81-Year-Old Editor Stepping Down At Prominent SF Black Newspaper After More Than 4 Decades
SAN FRANCISCO (KPIX 5) -- A San Francisco woman at the helm of one of the nation's most prominent Black community newspapers is stepping down after nearly three decades.
Mary Ratcliff edits the San Francisco Bay View National Black Newspaper in her kitchen. Her staff sends out 20,000 copies of the monthly to San Francisco and the East Bay.
Ratcliff is stepping aside from the paper that's fostered communication and change in the Black community for 44 years.
"I've loved every minute of it," Ratcliff said. "I'm 81 and just got diagnosed with breast cancer. I need to take some of this load off my shoulders and share it."
From her home office in the heart of the Bayview, Ratcliff - who is White - took over the paper in 1991.
"I'm not the right color to be the editor of a Black newspaper, not at all. And I've known that ever since I sat down on the seat, to keep it warm until I could find somebody to could take over," she laughed.
She became editor. Husband Willie, who's Black, became publisher. She was a lawyer, he was a contractor. They had no media training, but they had a mission.
"I wanted to go to the hardest problem and see what I can do to solve it," said Ratcliff. "And what is bigger than the horrible oppression of Black people in America?"
Billed as the most-visited Black newspaper on the web, Ratcliff says 127,000 visitors nationwide log onto SF Bay View each month.
Ratcliff's first issue was a stunning revelation about a secret room in low-income housing.
"Our photographer had gone over to Geneva Tower and the security guards put her in jail. They had a jail cell at Geneva Towers!" Ratcliff exclaimed.
The 24-page paper subscribes to its own brand of activism.
"We use the Bay View Newspaper as a tool to resistance," said longtime writer JR Valrey.
He says he's covered accusations of police brutality long before George Floyd and Black Lives Matter. When a BART police officer fatally shot Oscar Grant in 2009, Valrey didn't just write the headlines.
"We helped to lead the initial protests," Valrey said.
And they took the tactic to Ferguson five years later after a Black man died from a White police officer's bullet.

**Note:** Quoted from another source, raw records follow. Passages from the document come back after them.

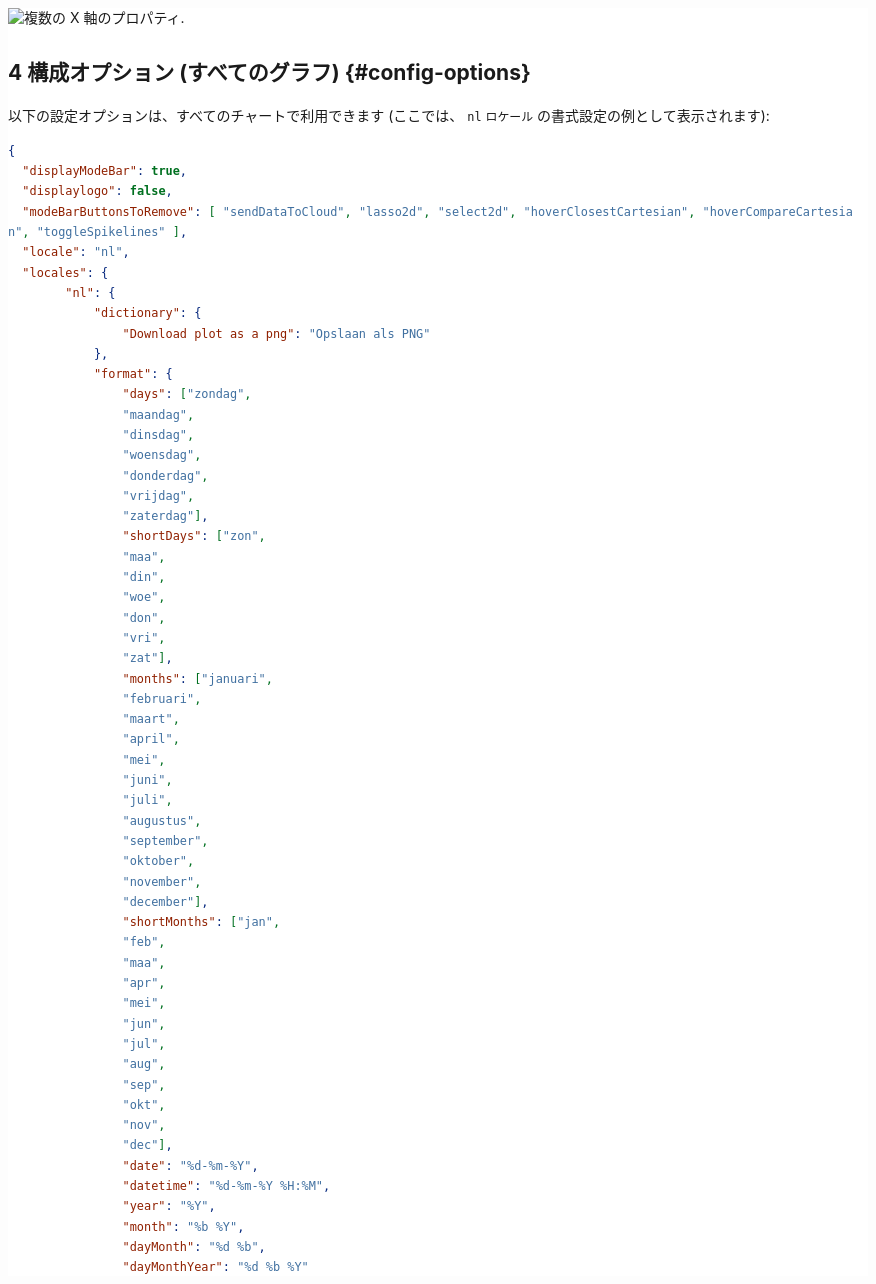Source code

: ![複数の X 軸のプロパティ](attachments/charts/data-multiple-x.png).

## 4 構成オプション (すべてのグラフ) {#config-options}

以下の設定オプションは、すべてのチャートで利用できます (ここでは、 `nl` `ロケール` の書式設定の例として表示されます):

```json
{
  "displayModeBar": true,
  "displaylogo": false,
  "modeBarButtonsToRemove": [ "sendDataToCloud", "lasso2d", "select2d", "hoverClosestCartesian", "hoverCompareCartesian", "toggleSpikelines" ],
  "locale": "nl",
  "locales": {
        "nl": {
            "dictionary": {
                "Download plot as a png": "Opslaan als PNG"
            },
            "format": {
                "days": ["zondag",
                "maandag",
                "dinsdag",
                "woensdag",
                "donderdag",
                "vrijdag",
                "zaterdag"],
                "shortDays": ["zon",
                "maa",
                "din",
                "woe",
                "don",
                "vri",
                "zat"],
                "months": ["januari",
                "februari",
                "maart",
                "april",
                "mei",
                "juni",
                "juli",
                "augustus",
                "september",
                "oktober",
                "november",
                "december"],
                "shortMonths": ["jan",
                "feb",
                "maa",
                "apr",
                "mei",
                "jun",
                "jul",
                "aug",
                "sep",
                "okt",
                "nov",
                "dec"],
                "date": "%d-%m-%Y",
                "datetime": "%d-%m-%Y %H:%M",
                "year": "%Y",
                "month": "%b %Y",
                "dayMonth": "%d %b",
                "dayMonthYear": "%d %b %Y"
```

"We went to Ferguson, we covered Ferguson," Valrey stated. "They told us they were influenced by Oakland.."
Inmates also contribute articles. Three thousand subscribers are behind bars, including Ratcliff's successor, Keith Washington, also known as "Comrade Malik."

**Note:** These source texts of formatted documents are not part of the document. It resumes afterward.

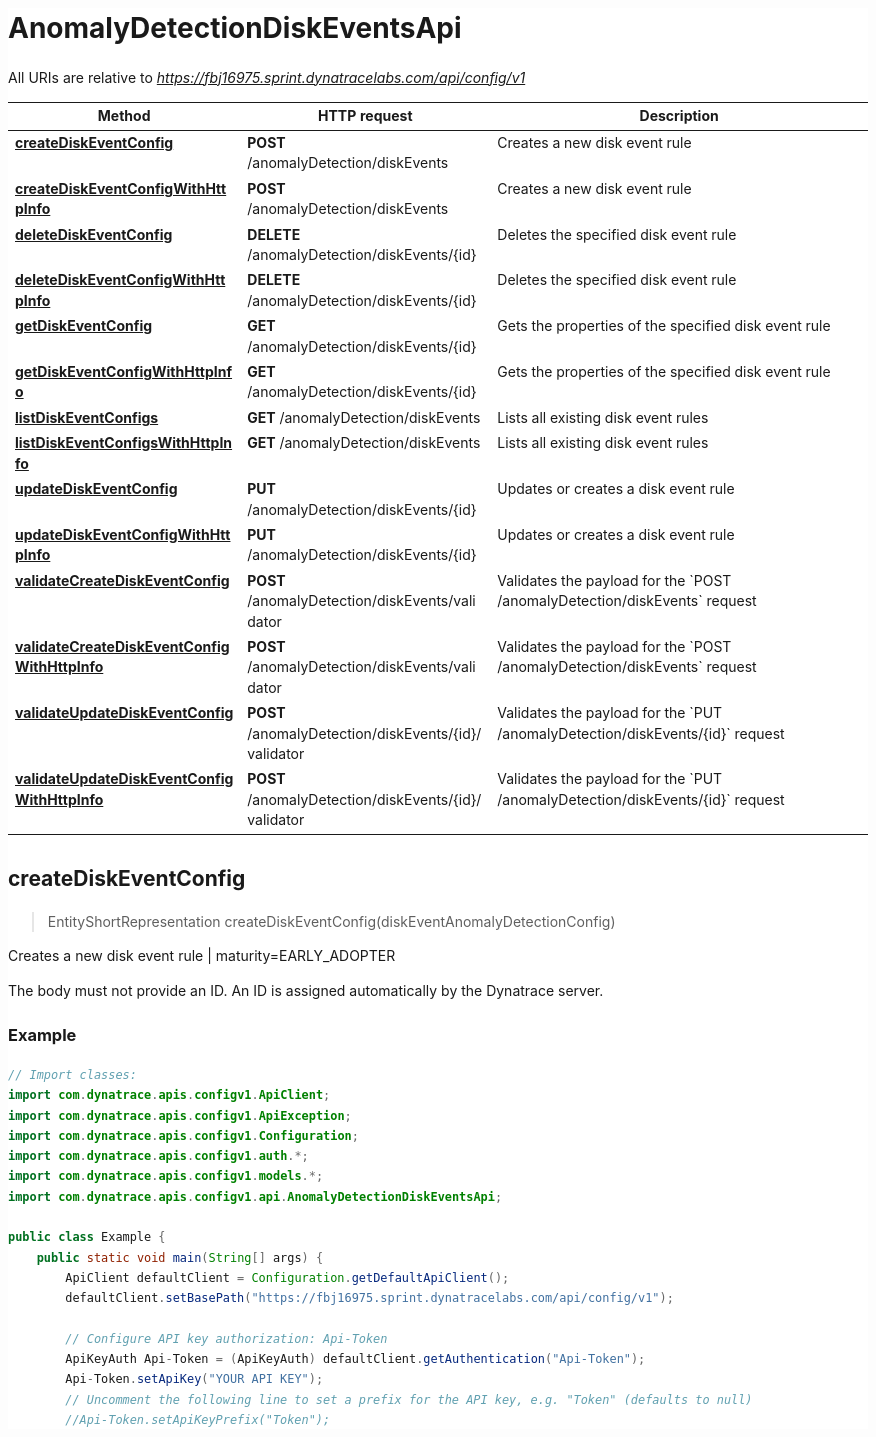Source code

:# AnomalyDetectionDiskEventsApi

All URIs are relative to *https://fbj16975.sprint.dynatracelabs.com/api/config/v1*

| Method | HTTP request | Description |
|------------- | ------------- | -------------|
| [**createDiskEventConfig**](AnomalyDetectionDiskEventsApi.md#createDiskEventConfig) | **POST** /anomalyDetection/diskEvents | Creates a new disk event rule | maturity&#x3D;EARLY_ADOPTER |
| [**createDiskEventConfigWithHttpInfo**](AnomalyDetectionDiskEventsApi.md#createDiskEventConfigWithHttpInfo) | **POST** /anomalyDetection/diskEvents | Creates a new disk event rule | maturity&#x3D;EARLY_ADOPTER |
| [**deleteDiskEventConfig**](AnomalyDetectionDiskEventsApi.md#deleteDiskEventConfig) | **DELETE** /anomalyDetection/diskEvents/{id} | Deletes the specified disk event rule | maturity&#x3D;EARLY_ADOPTER |
| [**deleteDiskEventConfigWithHttpInfo**](AnomalyDetectionDiskEventsApi.md#deleteDiskEventConfigWithHttpInfo) | **DELETE** /anomalyDetection/diskEvents/{id} | Deletes the specified disk event rule | maturity&#x3D;EARLY_ADOPTER |
| [**getDiskEventConfig**](AnomalyDetectionDiskEventsApi.md#getDiskEventConfig) | **GET** /anomalyDetection/diskEvents/{id} | Gets the properties of the specified disk event rule | maturity&#x3D;EARLY_ADOPTER |
| [**getDiskEventConfigWithHttpInfo**](AnomalyDetectionDiskEventsApi.md#getDiskEventConfigWithHttpInfo) | **GET** /anomalyDetection/diskEvents/{id} | Gets the properties of the specified disk event rule | maturity&#x3D;EARLY_ADOPTER |
| [**listDiskEventConfigs**](AnomalyDetectionDiskEventsApi.md#listDiskEventConfigs) | **GET** /anomalyDetection/diskEvents | Lists all existing disk event rules | maturity&#x3D;EARLY_ADOPTER |
| [**listDiskEventConfigsWithHttpInfo**](AnomalyDetectionDiskEventsApi.md#listDiskEventConfigsWithHttpInfo) | **GET** /anomalyDetection/diskEvents | Lists all existing disk event rules | maturity&#x3D;EARLY_ADOPTER |
| [**updateDiskEventConfig**](AnomalyDetectionDiskEventsApi.md#updateDiskEventConfig) | **PUT** /anomalyDetection/diskEvents/{id} | Updates or creates a disk event rule | maturity&#x3D;EARLY_ADOPTER |
| [**updateDiskEventConfigWithHttpInfo**](AnomalyDetectionDiskEventsApi.md#updateDiskEventConfigWithHttpInfo) | **PUT** /anomalyDetection/diskEvents/{id} | Updates or creates a disk event rule | maturity&#x3D;EARLY_ADOPTER |
| [**validateCreateDiskEventConfig**](AnomalyDetectionDiskEventsApi.md#validateCreateDiskEventConfig) | **POST** /anomalyDetection/diskEvents/validator | Validates the payload for the &#x60;POST /anomalyDetection/diskEvents&#x60; request | maturity&#x3D;EARLY_ADOPTER |
| [**validateCreateDiskEventConfigWithHttpInfo**](AnomalyDetectionDiskEventsApi.md#validateCreateDiskEventConfigWithHttpInfo) | **POST** /anomalyDetection/diskEvents/validator | Validates the payload for the &#x60;POST /anomalyDetection/diskEvents&#x60; request | maturity&#x3D;EARLY_ADOPTER |
| [**validateUpdateDiskEventConfig**](AnomalyDetectionDiskEventsApi.md#validateUpdateDiskEventConfig) | **POST** /anomalyDetection/diskEvents/{id}/validator | Validates the payload for the &#x60;PUT /anomalyDetection/diskEvents/{id}&#x60; request | maturity&#x3D;EARLY_ADOPTER |
| [**validateUpdateDiskEventConfigWithHttpInfo**](AnomalyDetectionDiskEventsApi.md#validateUpdateDiskEventConfigWithHttpInfo) | **POST** /anomalyDetection/diskEvents/{id}/validator | Validates the payload for the &#x60;PUT /anomalyDetection/diskEvents/{id}&#x60; request | maturity&#x3D;EARLY_ADOPTER |



## createDiskEventConfig

> EntityShortRepresentation createDiskEventConfig(diskEventAnomalyDetectionConfig)

Creates a new disk event rule | maturity&#x3D;EARLY_ADOPTER

The body must not provide an ID. An ID is assigned automatically by the Dynatrace server.

### Example

```java
// Import classes:
import com.dynatrace.apis.configv1.ApiClient;
import com.dynatrace.apis.configv1.ApiException;
import com.dynatrace.apis.configv1.Configuration;
import com.dynatrace.apis.configv1.auth.*;
import com.dynatrace.apis.configv1.models.*;
import com.dynatrace.apis.configv1.api.AnomalyDetectionDiskEventsApi;

public class Example {
    public static void main(String[] args) {
        ApiClient defaultClient = Configuration.getDefaultApiClient();
        defaultClient.setBasePath("https://fbj16975.sprint.dynatracelabs.com/api/config/v1");
        
        // Configure API key authorization: Api-Token
        ApiKeyAuth Api-Token = (ApiKeyAuth) defaultClient.getAuthentication("Api-Token");
        Api-Token.setApiKey("YOUR API KEY");
        // Uncomment the following line to set a prefix for the API key, e.g. "Token" (defaults to null)
        //Api-Token.setApiKeyPrefix("Token");

```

Ratcliff says Washington's accounts of Texas prison life are generating reform.
"The pig barns were air-conditioned, not the prisons. So he made a big point of that," said Ratcliff. "That campaign worked and they're now installing air conditioning in Texas prisons."
With Washington's release this fall, Ratcliff will support the new editor in their shared mission: "We want people to believe in themselves," she said.
Empowering through words. One story at a time.
A one-year subscription is $24. Ratcliff says the paper doesn't make enough money for her to take a salary. One staff member is funded through a foundation grant, and fundraising is underway to pay for the new editor.